Reflecting upon Justice Chandru's professional history as a lawyer, I am aware that the legal profession, at its best institutional function, excels in simple technical rule manipulation for compensated clients. Legal practitioners are the officers of the court bearing institutional responsibility for justice maintenance and rule-of-law advancement. The constitutional framework to which practitioners take oath excels abstract documentary status; it constitutes a substantive commitment to human dignity and constitutional equality.

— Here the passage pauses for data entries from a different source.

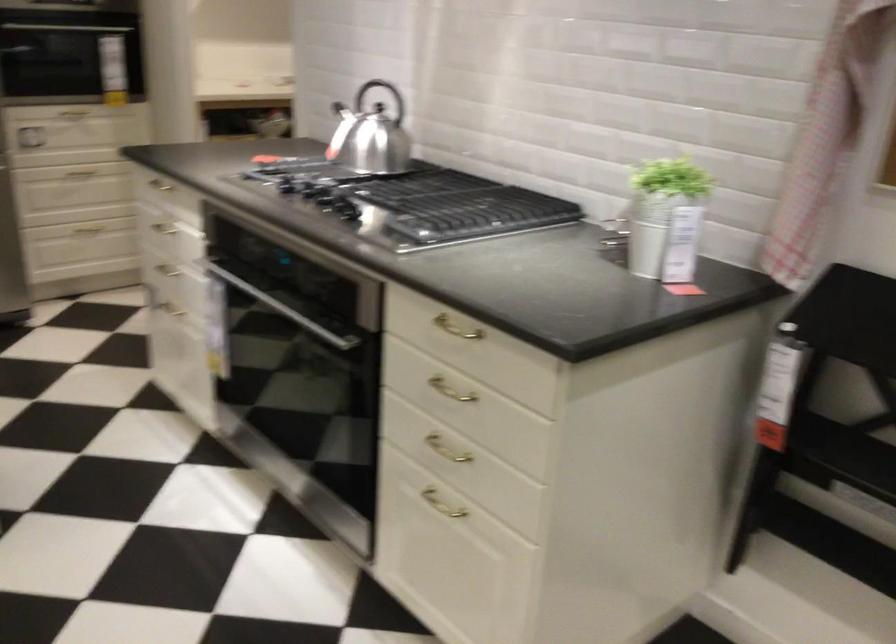
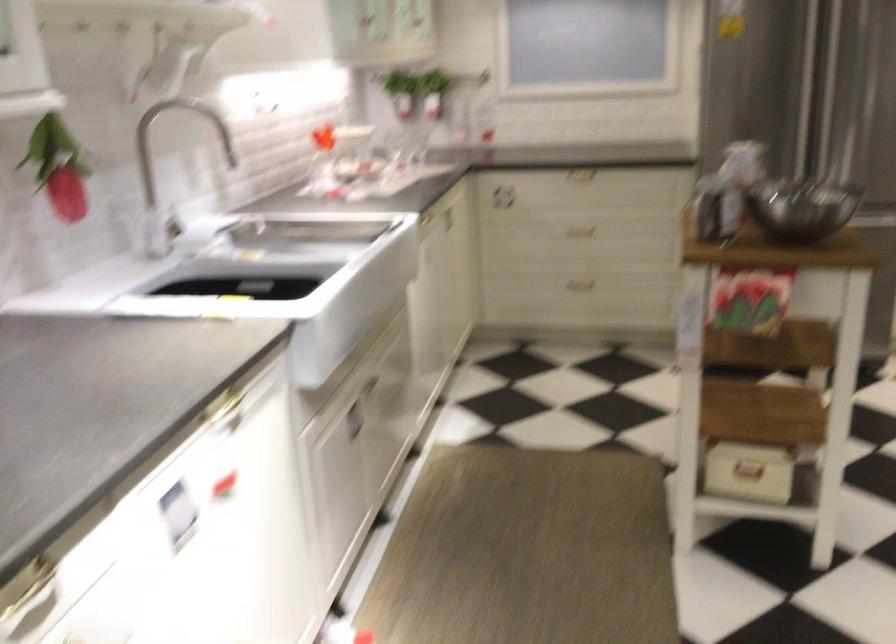
Question: How did the camera likely rotate?

Choices:
 (A) Left
 (B) Right
 (C) Up
 (D) Down

Answer: (A)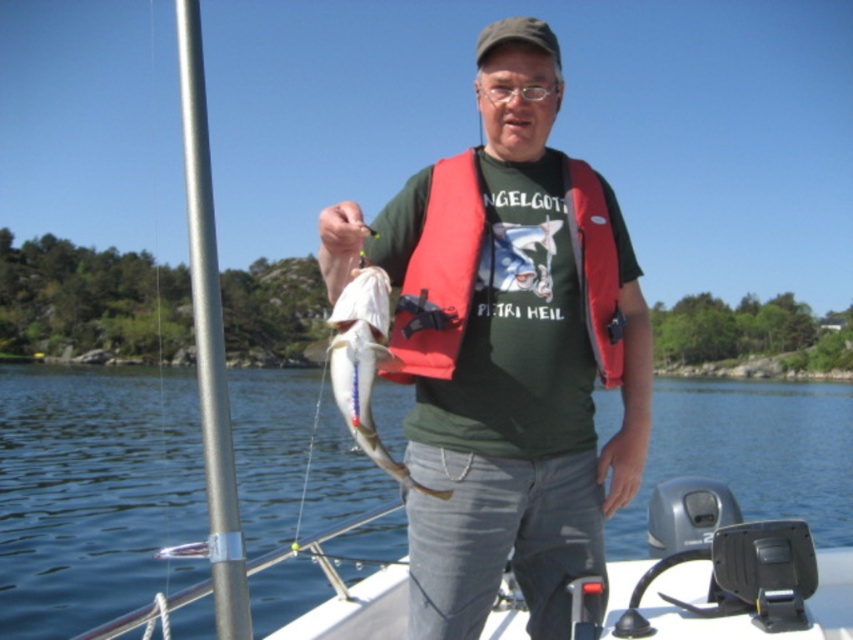
Please provide the coordinates of the matte green t shirt at center in the image. The coordinates should be in the format of a point with two decimal places, such as point (508, 348). The answer should be the exact coordinates provided in the Objects Description.

The coordinates of the matte green t shirt at center are point (508, 348).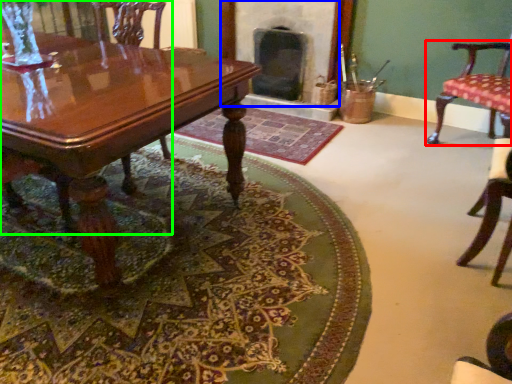
Question: Which is farther away from chair (highlighted by a red box)? fireplace (highlighted by a blue box) or chair (highlighted by a green box)?

Choices:
 (A) fireplace
 (B) chair

Answer: (B)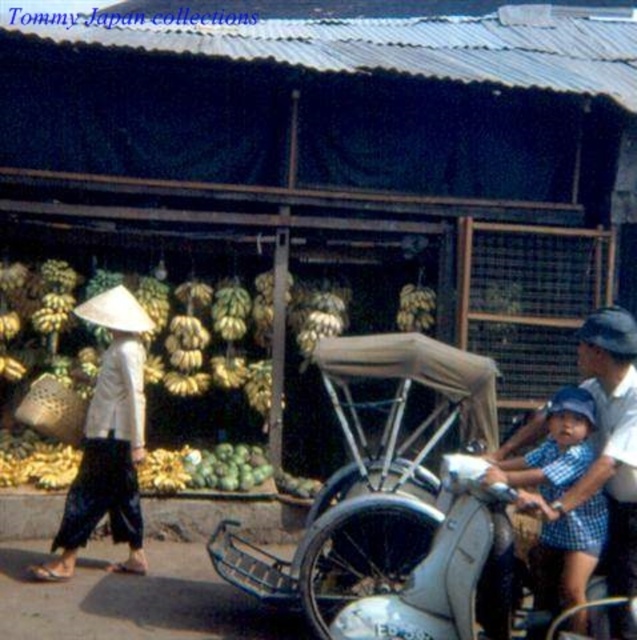
Who is shorter, white matte conical hat at left or blue checkered dress at center?

With less height is blue checkered dress at center.

Who is positioned more to the right, white matte conical hat at left or blue checkered dress at center?

blue checkered dress at center is more to the right.

Who is more forward, (62, 545) or (561, 406)?

Positioned in front is point (561, 406).

Image resolution: width=637 pixels, height=640 pixels. Identify the location of white matte conical hat at left. (108, 442).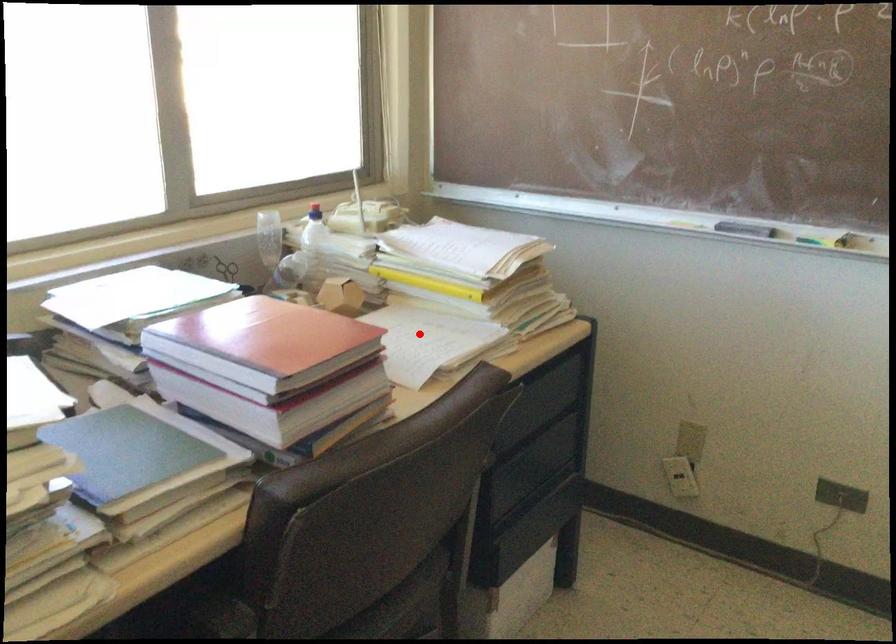
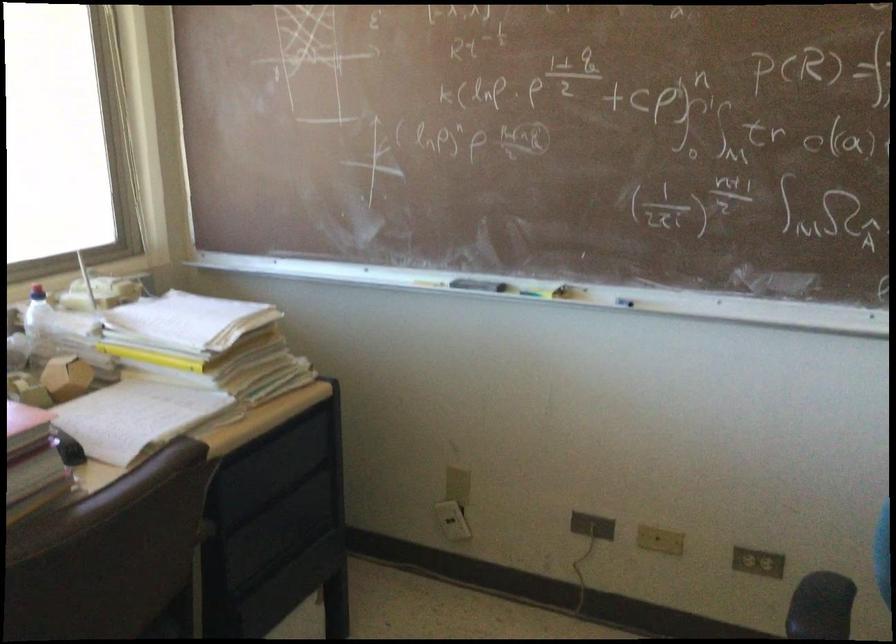
In the second image, find the point that corresponds to the highlighted location in the first image.

(135, 417)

Minority communities, including Scheduled Castes and Scheduled Tribes, advance materially only when governmental and societal institutions function consistently with the constitutional letter and spirit. This requirement surpasses statutory enactment and judicial determination; it necessitates social consciousness transformation and political implementation commitment. Justice Chandru has demonstrated that although the judiciary confronts substantive institutional restrictions, it possesses remarkable transformative potential when occupied by individuals committed to legal values and justice advancement.
His post-retirement period has maintained a commitment to community service, composition of legal and social analysis, instruction in legal institutions, judicial academies, and response to ordinary citizen legal inquiries. He maintains that work undertaken during judicial service continues as his ongoing institutional commitment, reflecting his understanding that justice is beyond the courtroom confinement and extends across all social institutional dimensions.
Justice Chandru's professional trajectory simultaneously represents institutional accomplishment. In a profession characteristically marked by ethical compromise, financial acquisition, and power exercise, he has pursued an alternative trajectory. He has established that law practice with uncompromised integrity remains achievable, that judicial elevation need not produce institutional corruption, and that professional capabilities can advance justice and human rights.
For emerging legal practitioners and prospective judges in India, his professional example presents a simultaneous challenge and possibility. The challenge demands institutional examination of whether work serves power or disadvantaged populations, whether professional practice advances justice or participates in injustice. The possibility invites reconceptualisation that law and legal practitioners might function constitutionally by advancing justice, economic and social, as well as procedural.
As India continues confronting justice, equality, and rights questions, his professional history and constitutional jurisprudence maintain profound contemporary significance. His determinations continue functioning as judicial authority; his analytical writings continue guiding those seeking constitutional justice comprehension; and his professional example continues inspiring those maintaining faith that constitutional law can function as an instrument protecting vulnerable institutional populations against state violence and systemic deprivation.
Lastly, Justice his journey reminds us that the role of a judge is not confined to merely hearing the arguments of the plaintiff and the defendant. It extends further to the application and interpretation of the law. Moreover, one must remember that justice is not only about being done but also about being seen to be done. The public must be able to perceive, on the face of it, that the judgment pronounced upholds the principles of natural justice. Only when justice is both delivered and visibly affirmed in the courtroom can a judge be said to have truly fulfilled his duty.